The offense was there again, first with some timely hitting by Wake Forest’s baseball team and then a few moonshot home runs.

But the story of the Deacons extending their season starts with Matthew Dallas.

Wake’s sophomore left-hander pitched seven shutout innings in a career performance, leading the way for the Deacons’ 10-3 victory against Cincinnati on Sunday at Lindsey Nelson Stadium.

Wake Forest (38-21) will play regional host Tennessee on Sunday night. If the Deacons win that game, they’ll play the Vols again Monday in a decisive Game 7 of the regional.

It became more and more evident Wake Forest would stave off elimination for the second straight afternoon as Dallas settled into a groove.

The transfer from Tennessee — and native of Memphis, Tenn. — gave up three runs in the eighth inning to lose the shutout. His final line was 7 2/3 innings, eight hits and one walk allowed, with four strikeouts. Dallas (5-1) threw 115 pitches, blowing past his season-high of 95.

Wake’s first two starting pitchers in regional games this weekend, Blake Morningstar against this same Cincinnati (33-26) team and Chris Levonas against Miami (Ohio) on Saturday, combined for 5 2/3 innings, 11 hits, 14 runs and seven walks.

Cincinnati’s first two batters of the first reached on a bunt single and a hit-by-pitch. But Dallas bore down and notched a couple of strikeouts, and then an inning-ending flyout, all while holding Kerrington Cross at second base with six pickoff throws.

The 6-5, 195-pound lefty found a groove either in that inning or shortly after, retiring 16 of 17 batters from the first to the sixth inning. Cincinnati’s second hit came with one out in the sixth; the next pitch resulted in a 4-6-3 double play by a Wake Forest defense that hasn’t been all that sharp lately, either.

And by that point in the sixth, Wake’s bats had already gone to work in building a substantial lead.

Wake Forest cracked the code offensively in the third. It started with Matt Conte being hit by a pitch, and then Matt Scannell worked a one-out walk. Marek Houston’s single scored Conte for the game’s first run.

Two batters later, Jack Winnay lined a double off the wall in left field to drive in two. Dalton Wentz capped the four-run inning with a sacrifice fly, scoring Kade Lewis (who had walked before Winnay).

Wake Forest added to the lead with an unearned run in the fourth, and then a solo homer by Austin Hawke in the fifth.

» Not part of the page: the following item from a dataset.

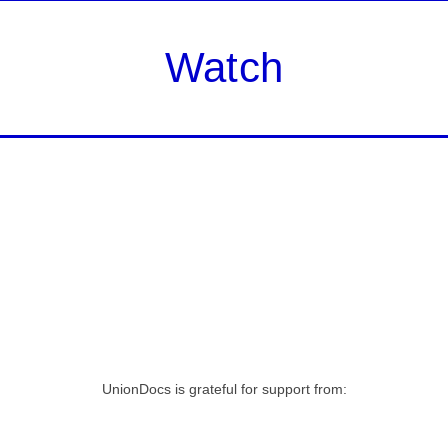
Watch
UnionDocs is grateful for support from:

Scannell obliterated a ball over the scoreboard in right field in the top of the sixth to make it an 8-0 game. Houston capped a 3-for-5, four-RBI game with a towering two-run homer in the eighth to put Wake Forest in double-digit runs scored for the third time in the last four games.

Luke Schmolke relieved Dallas in the eighth and stranded a runner. He issued two free passes (one hit batter, one walk) with two outs in the ninth before Jack Natili hit a deep fly ball to end the game.

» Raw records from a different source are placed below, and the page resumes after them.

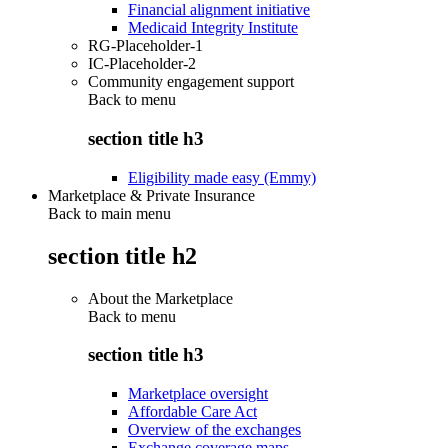
Financial alignment initiative
Medicaid Integrity Institute
RG-Placeholder-1
IC-Placeholder-2
Community engagement support
Back to
menu
section title h3
Eligibility made easy (Emmy)
Marketplace & Private Insurance
Back to main menu
section title h2
About the Marketplace
Back to
menu
section title h3
Marketplace oversight
Affordable Care Act
Overview of the exchanges
Exchange coverage maps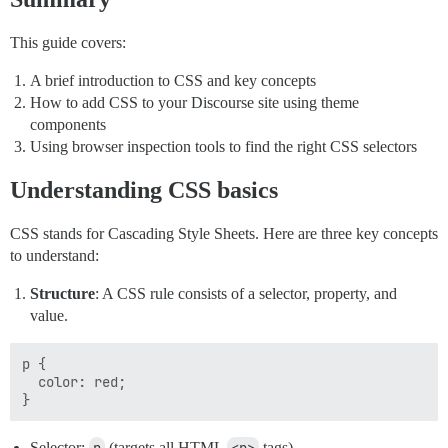
This guide covers:
A brief introduction to CSS and key concepts
How to add CSS to your Discourse site using theme
components
Using browser inspection tools to find the right CSS selectors
Understanding CSS basics
CSS stands for Cascading Style Sheets. Here are three key concepts
to understand:
Structure
: A CSS rule consists of a selector, property, and
value.
p {

  color: red;

Selector:
(targets all HTML
tags)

EXTRA BASES: Scannell has 11 homers this season and five of them have come in Wake’s last 11 games. … Hawke’s homer heater has been more impressive, with eight since a May 4 game against Gardner-Webb. … The only other games between Wake Forest and Tennessee came under similar circumstances 24 years ago. The Deacons lost the first game of a Knoxville regional, won two games, and beat the Vols in the first game of the regional final before losing the decisive Game 7.